I was trying to solve the integral $\int_0^{\frac{\pi}{2}} \ln(1+\alpha\sin^2 x)\, dx$, where $\alpha>-1$
And my approach is using infinite sum by expanding $\ln(1+\alpha\sin^2 x)$
So let $I=\int_0^{\frac{\pi}{2}} \ln(1+\alpha\sin^2 x)\, dx$ \begin{align*} I&=\int_0^{\pi/2} \sum_{k=0}^{\infty}\frac{(-1)^{k}\alpha^{k+1}\sin^{2k+2} x}{k+1}dx\\ &=\sum_{k=0}^{\infty}\frac{(-1)^{k}\alpha^{k+1}}{k+1} \int_0^{\frac{\pi}{2}} \sin^{2k+2} x dx\\ &=\sum_{k=0}^{\infty}\frac{(-1)^{k}\alpha^{k+1}}{k+1}\frac{(2k+1)!!}{(2k+2)!!}\frac{\pi}{2} \end{align*} I'm stuck at this summation
Edit 1: I'm interested in solving the sum, please do not suggest to solve the integral the other way around as in the link I provided already has sufficient of them
Edit 2: I evaluated $\int_0^{\frac{\pi}{2}} \sin^{2k+2} x dx$ wrong. I also add the domain for $\alpha$.

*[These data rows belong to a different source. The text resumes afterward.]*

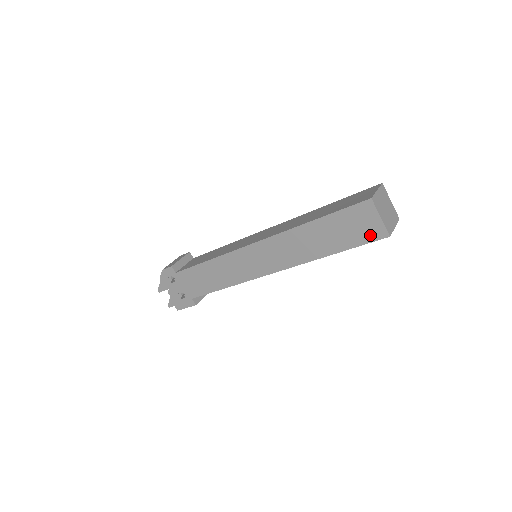
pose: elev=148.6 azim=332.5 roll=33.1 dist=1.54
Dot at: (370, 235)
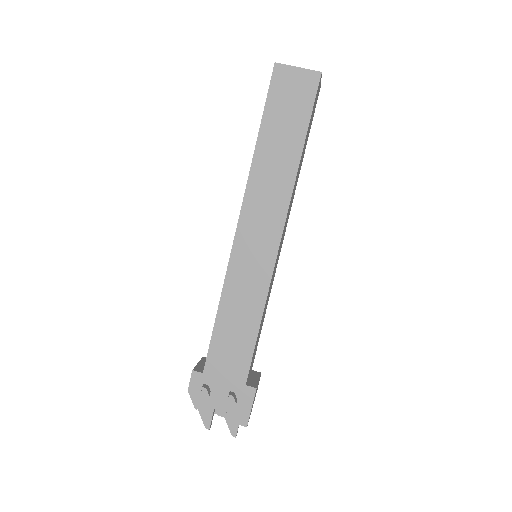
Dot at: (308, 91)
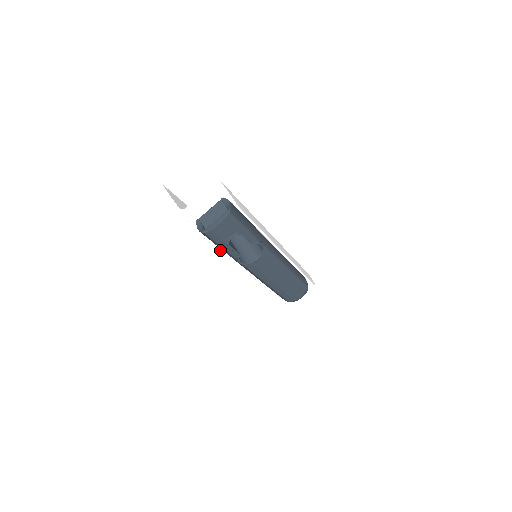
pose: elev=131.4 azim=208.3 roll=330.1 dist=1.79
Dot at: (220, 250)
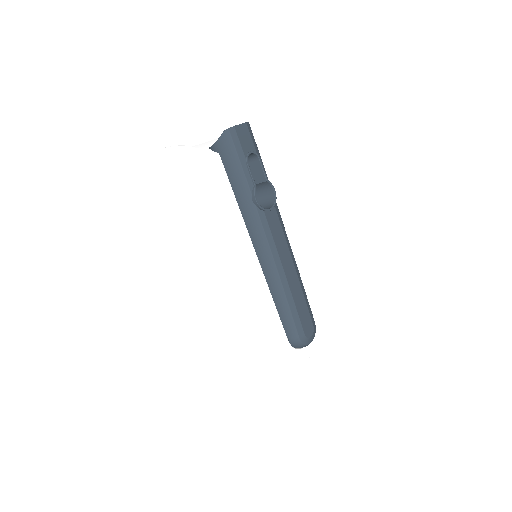
Dot at: (231, 190)
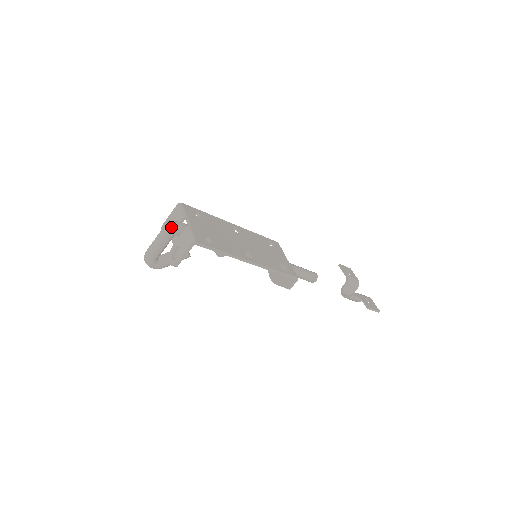
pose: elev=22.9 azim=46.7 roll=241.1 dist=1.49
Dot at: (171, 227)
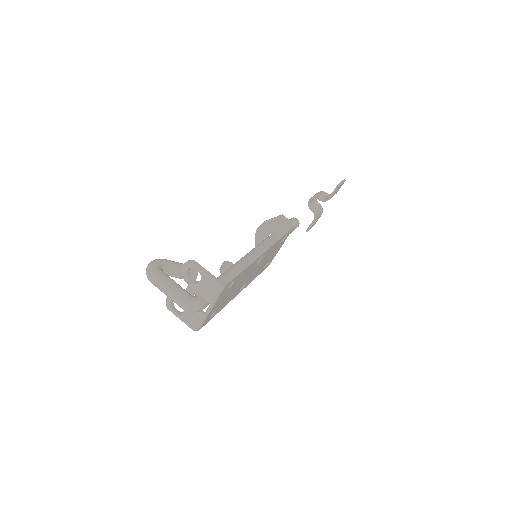
Dot at: occluded
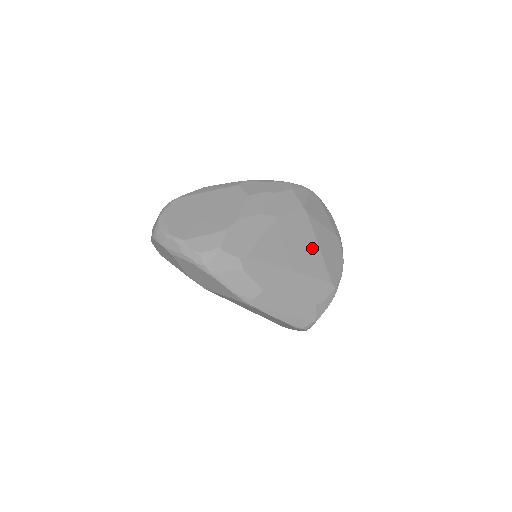
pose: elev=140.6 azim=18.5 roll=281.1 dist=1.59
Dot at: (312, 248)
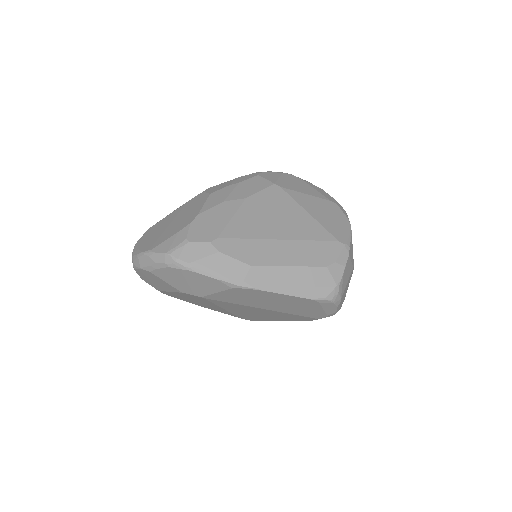
Dot at: (299, 215)
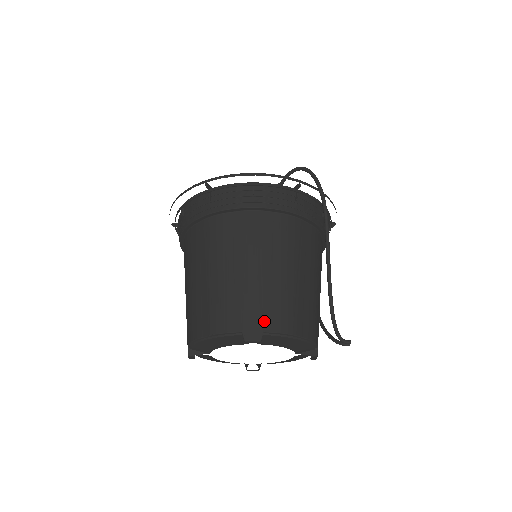
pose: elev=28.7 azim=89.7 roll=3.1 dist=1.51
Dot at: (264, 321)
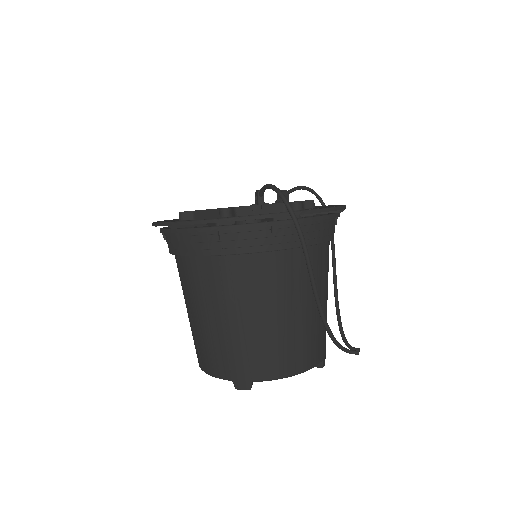
Dot at: (251, 372)
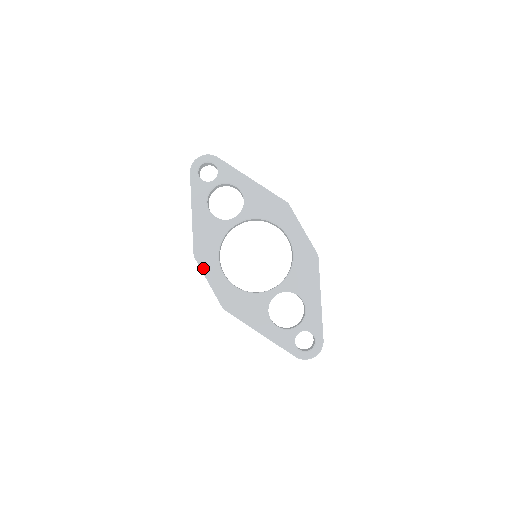
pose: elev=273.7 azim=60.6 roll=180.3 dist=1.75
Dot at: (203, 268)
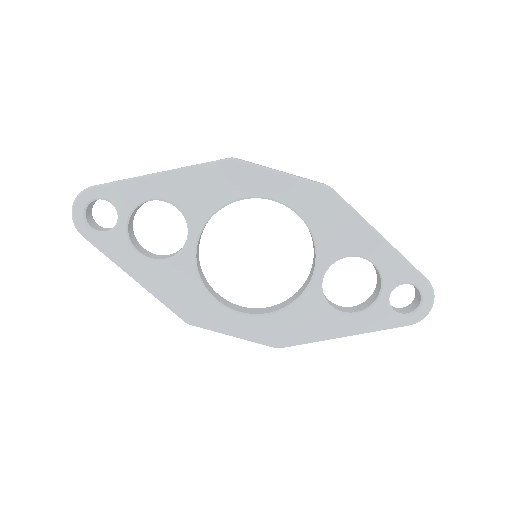
Dot at: (211, 327)
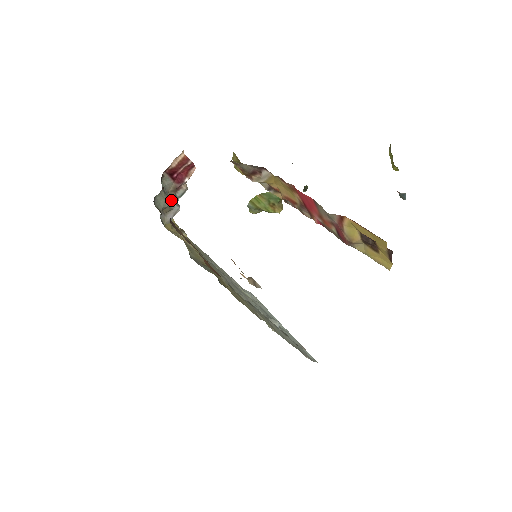
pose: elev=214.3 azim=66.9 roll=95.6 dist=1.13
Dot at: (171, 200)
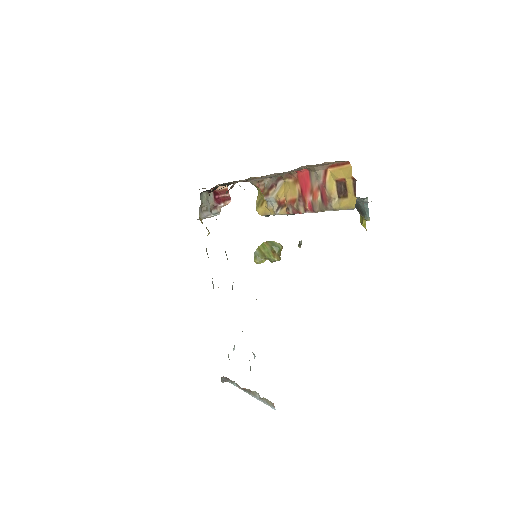
Dot at: (209, 205)
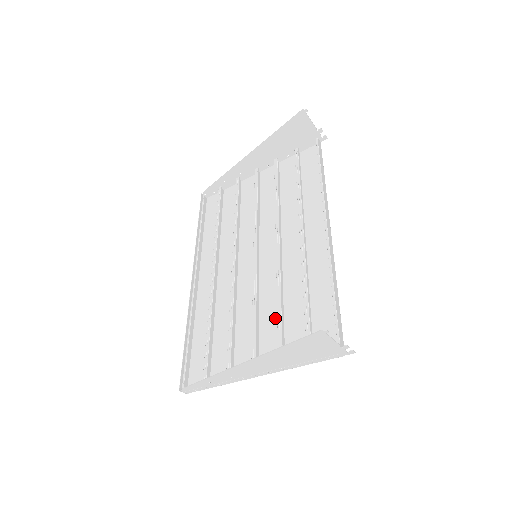
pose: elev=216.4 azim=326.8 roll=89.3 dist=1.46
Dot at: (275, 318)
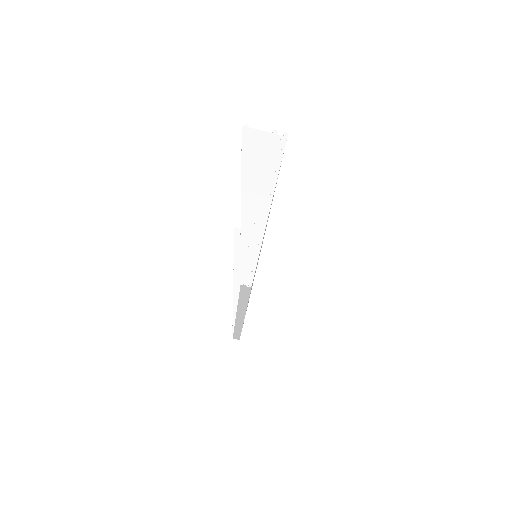
Dot at: occluded
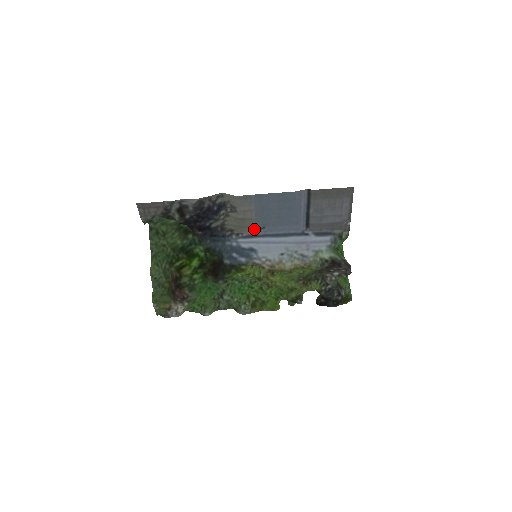
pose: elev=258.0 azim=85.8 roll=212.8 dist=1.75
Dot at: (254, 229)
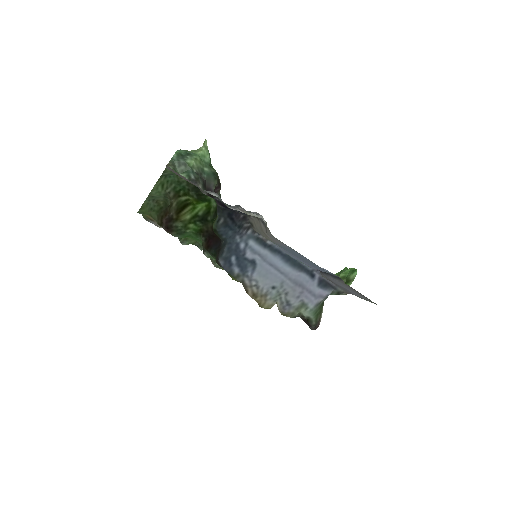
Dot at: (272, 241)
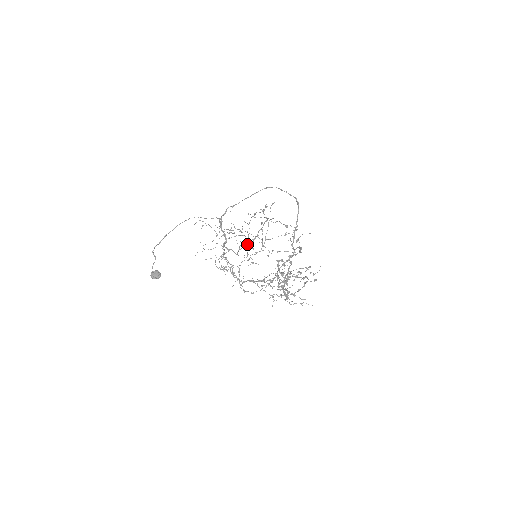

See https://en.wikipedia.org/wiki/Taylor_series Where $$(1+x)^{-1/2}-1 =\sum_{k=1}^{\infty} {2k \choose k} (\frac{-x}{4})^k=F(x), \quad |x|<1.$$ $$\frac{2I}{\pi}=\sum_{k=0}^{\infty} \frac{(-1)^{k}(2k+1)!!}{(k+1)(2k+2)!!}a^{k+1}=- \sum_{k=0}^{\infty} {2k+2 \choose k+1}\frac{(-a/4)^{k+1}}{k+1}=-\sum_{k=1}^{\infty}{2k \choose k}\frac{(-a/4)^{k}}{k}. $$ $$\frac{2}{\pi}I=-\int_{0}^{a} \frac{F(z)}{z} dz=-\int_{0}^{a}\frac{1-\sqrt{1+z}}{z\sqrt{1+z}}dz=2\int_{\infty}^{1/\sqrt{a}}\left(\frac{1}{\sqrt{1+u^2}}-\frac{1}{u}\right) du, z=1/u^2$$ $$\implies I =\pi\ln \left({1+\sqrt{1+1/u^2}}\right)_{\infty}^{1/\sqrt{a}}=\pi\ln\frac{1+\sqrt{1+a}}{2}.$$